Trion’s big mistake: TOU vs EULAs
As Connor explained, the arbitration clauses we effectively agree to in order to use software are generally accepted by the courts as binding – a decidedly anti-consumer move, but it’s the reality in which we live. The relevant bit for us in this case is that Trion’s Terms of Service (TOS) and End User License Agreement (EULA) actually contradicted each other when it came to arbitration. The TOS contained the arbitration clause, while the EULA says that the venue for any claims is the San Mateo, California, district court.
Trion, apparently never quite knowing when to stop or maybe feeling it had no other choice, appealed the denial of its motion to compel arbitration to the California 1st District Appeals court. It lost again because by its own words, it EULA superseded its TOS. In accordance with Trion’s own EULA, but against Trion’s wishes, the case went back to the San Mateo County Court.

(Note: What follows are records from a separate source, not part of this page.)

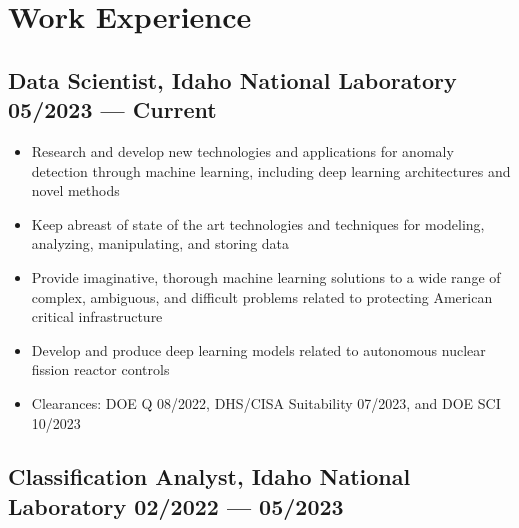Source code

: \documentclass[letterpaper,11pt]{article}
\begin{document}
\section{\color{cvblue}Work Experience } %

\subsection*{{\color{cvblue}Data Scientist, Idaho National Laboratory } \hfill 05/2023 — Current} 
\begin{itemize}
    \setlength{\itemsep}{-.5pt}
\item  Research and develop new technologies and applications for anomaly detection through machine learning, including deep learning architectures and novel methods
\item  Keep abreast of state of the art technologies and techniques for modeling, analyzing, manipulating, and storing data
\item  Provide imaginative, thorough machine learning solutions to a wide range of complex, ambiguous, and difficult problems related to protecting American critical infrastructure
\item  Develop and produce deep learning models related to autonomous nuclear fission reactor controls
\item  Clearances: DOE Q 08/2022, DHS/CISA Suitability 07/2023, and DOE SCI 10/2023
\end{itemize}


\subsection*{{\color{cvblue}Classification Analyst, Idaho National Laboratory } \hfill 02/2022 — 05/2023} 
 
\end{document}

That all happened in early 2016, shortly after the complaint was filed. Then everything went dark and we didn’t hear anything while the First Amended Class Action complaint was filed, though the only change was listing of another plaintiff.

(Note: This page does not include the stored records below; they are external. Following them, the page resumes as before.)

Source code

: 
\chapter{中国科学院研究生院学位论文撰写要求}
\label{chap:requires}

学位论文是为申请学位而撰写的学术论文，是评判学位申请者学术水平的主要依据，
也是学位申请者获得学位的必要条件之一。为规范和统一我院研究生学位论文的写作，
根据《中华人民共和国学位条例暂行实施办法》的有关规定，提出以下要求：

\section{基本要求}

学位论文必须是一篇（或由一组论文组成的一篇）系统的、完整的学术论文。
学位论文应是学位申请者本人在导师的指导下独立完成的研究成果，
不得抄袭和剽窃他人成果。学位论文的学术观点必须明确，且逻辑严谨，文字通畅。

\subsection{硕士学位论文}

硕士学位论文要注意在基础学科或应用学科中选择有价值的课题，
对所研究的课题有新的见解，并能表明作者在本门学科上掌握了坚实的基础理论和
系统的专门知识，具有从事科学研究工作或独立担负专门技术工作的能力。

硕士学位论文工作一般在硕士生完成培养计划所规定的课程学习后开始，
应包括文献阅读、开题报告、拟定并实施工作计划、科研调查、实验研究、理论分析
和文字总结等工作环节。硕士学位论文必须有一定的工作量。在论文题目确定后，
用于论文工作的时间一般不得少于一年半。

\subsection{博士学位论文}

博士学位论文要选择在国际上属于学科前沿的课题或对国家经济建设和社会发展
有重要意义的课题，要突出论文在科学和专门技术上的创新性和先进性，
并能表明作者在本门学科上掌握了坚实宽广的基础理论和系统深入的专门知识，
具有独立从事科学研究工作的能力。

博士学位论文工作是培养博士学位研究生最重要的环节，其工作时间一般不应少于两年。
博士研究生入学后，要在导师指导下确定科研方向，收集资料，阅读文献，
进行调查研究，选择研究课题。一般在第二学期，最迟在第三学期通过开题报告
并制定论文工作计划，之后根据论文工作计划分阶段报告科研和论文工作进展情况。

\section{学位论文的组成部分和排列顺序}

Fast-forward to 2018, when Trion filed a demurrer, or an objection that questions the validity of the plaintiff’s claims that mostly targets the illegal lottery claims. Conspicuously absent were any objections about whether the 10% discount constituted misleading advertising. MMO Fallout speculates that Trion was trying was trying to narrow the focus of the suit for trial. Hilariously, the judge accused Trion of misusing footnotes and font size (font size, folks) to bypass statutory page limitations and threatened to strike any future briefs that didn’t adhere to the rules. The judge denied the demurrers about the illegal lottery and then denied a motion for a summary adjudication (which was asking the judge to rule without going to trial).
This brings us to the fall of 2018, when Trion was bought and dissolved by Gamigo, prompting the plaintiffs to try to add Gamigo and another company, Golden Gate Games to the lawsuit without success. In early 2019, we learned that Trion’s insurer wanted to settle the case as the only real asset left to Trion was an insurance policy – and defense costs were eating up the policy. Last fall, the settlement was approved, and of course emails went to players about the settlement in January 2020.
So what’s the impact for gamers?
Unfortunately, not much. This case was settled because Trion had larger issues, like “not existing anymore,” so we can’t really draw much from where this would have gone had it actually gone to a full trial. I think that the misleading advertising and unfair business practices complaints could have actually gone somewhere. But it’s also true that the only reason this lawsuit was able to continue at all was Trion’s general incompetence. The nonsensical TOS and EULA disagreement created the very loophole that allowed the case to exist. It’s unlikely to happen quite like this again.
The best takeaway from all this is that the judge didn’t immediately throw out the claim about the lockboxes being an illegal lottery. That lack of action was actually a bit of a positive in mind for the overall lockbox debate. But outside of that, this whole process was less about the players getting one up on the big bad corporation and more about just how badly Trion screwed up pretty much every step of this situation.